Fue un orgasmo el suyo también muy peculiar, lo menos soltó tres o cuatro chorritos, lo noté por las sacudidas, cada una acompañada de un comentario; el primero, "lubricación perfecta"; el segundo, "magnífico movimiento de caderas"; el tercero, "gran flexibilidad de las paredes vaginales"; el cuarto, "magnifica corrida". Yo contesté muy sinceramente: "Es la mejor metida que me han hecho. Es el mejor polvo que me han echado. Muchas gracias".

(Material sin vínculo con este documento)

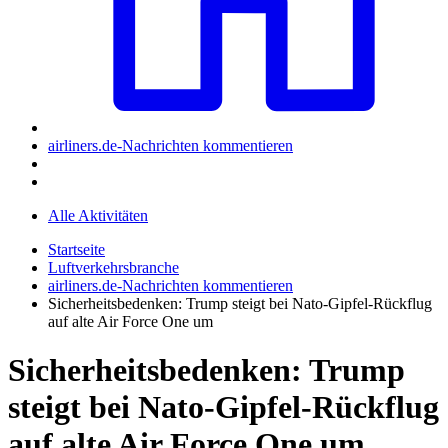
airliners.de-Nachrichten kommentieren
Alle Aktivitäten
Startseite
Luftverkehrsbranche
airliners.de-Nachrichten kommentieren
Sicherheitsbedenken: Trump steigt bei Nato-Gipfel-Rückflug
auf alte Air Force One um
Sicherheitsbedenken: Trump
steigt bei Nato-Gipfel-Rückflug
auf alte Air Force One um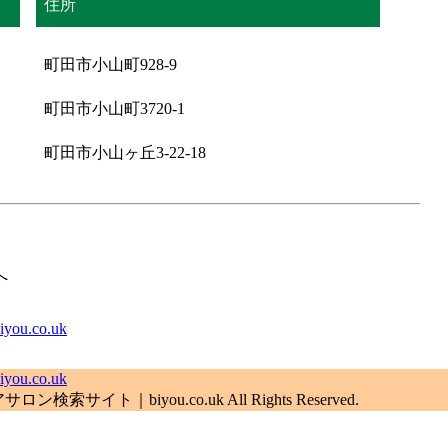
住所
町田市小山町928-9
町田市小山町3720-1
町田市小山ヶ丘3-22-18
へ
.co.uk
.co.uk
索サイト｜biyou.co.uk All Rights Reserved.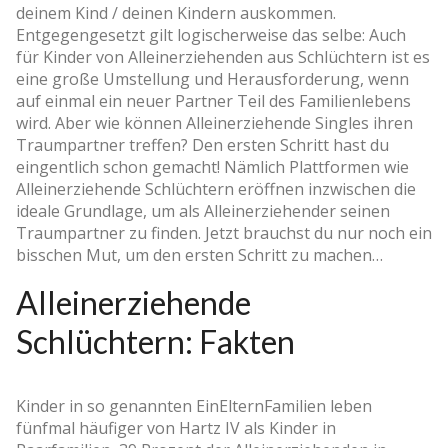
deinem Kind / deinen Kindern auskommen.
Entgegengesetzt gilt logischerweise das selbe: Auch
für Kinder von Alleinerziehenden aus Schlüchtern ist es
eine große Umstellung und Herausforderung, wenn
auf einmal ein neuer Partner Teil des Familienlebens
wird. Aber wie können Alleinerziehende Singles ihren
Traumpartner treffen? Den ersten Schritt hast du
eingentlich schon gemacht! Nämlich Plattformen wie
Alleinerziehende Schlüchtern eröffnen inzwischen die
ideale Grundlage, um als Alleinerziehender seinen
Traumpartner zu finden. Jetzt brauchst du nur noch ein
bisschen Mut, um den ersten Schritt zu machen…
Alleinerziehende
Schlüchtern: Fakten
Kinder in so genannten Ein­Eltern­Familien leben
fünfmal häufiger von Hartz IV als Kinder in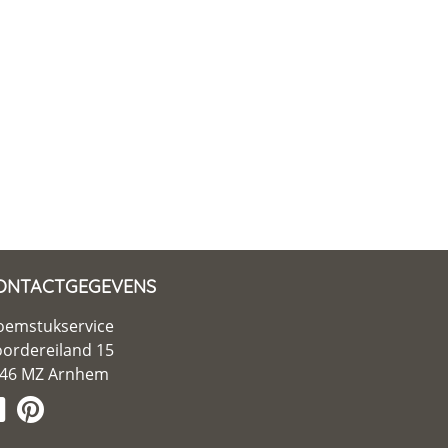
ONTACTGEGEVENS
oemstukservice
ordereiland 15
46 MZ Arnhem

Cuando se subió el pantalón del chándal, todavía la tenía tiesa como un roble. Después de preguntarme sobre las medidas de seguridad, le dije que tenía ligadura, me explicó, disculpándose, que él siempre lo hacía con condón, pero esta vez se había dejado llevar. Aun me dio un par de consejos de cómo colocarme durante el polvo para evitar contracturas y aumentar la excitación, todo ello con el mismo tono de voz profesional que al principio. Me dieron ganas de volver a empezar. Cuando me recompuse estaba otra vez toda sudada, y cuando salíamos por la puerta, se limitó a despedirse de mi y a agradecerme, literalmente "esa vibrante comunicación corporal" (con ese eufemismo parece que llamó al mejor polvo de mi vida). Allí en la calle, como si nada hubiera pasado, no me atreví a pedirle el teléfono y la dirección y a pedirle una repetición aunque fuera tumbados en la acera con el frió y la lluvia que caía.
Cuando llegué a casa, Pedro me preguntó que donde había estado, por lo tarde que era. Le respondí que echando un polvo a un monitor de gimnasia terapéutica. Me preguntó que tal y le dije que genial que me había dejado muy relajadita. Sonrió y siguió leyendo. Esto es lo que pasó, es verdad y no puedo por menos que contarlo.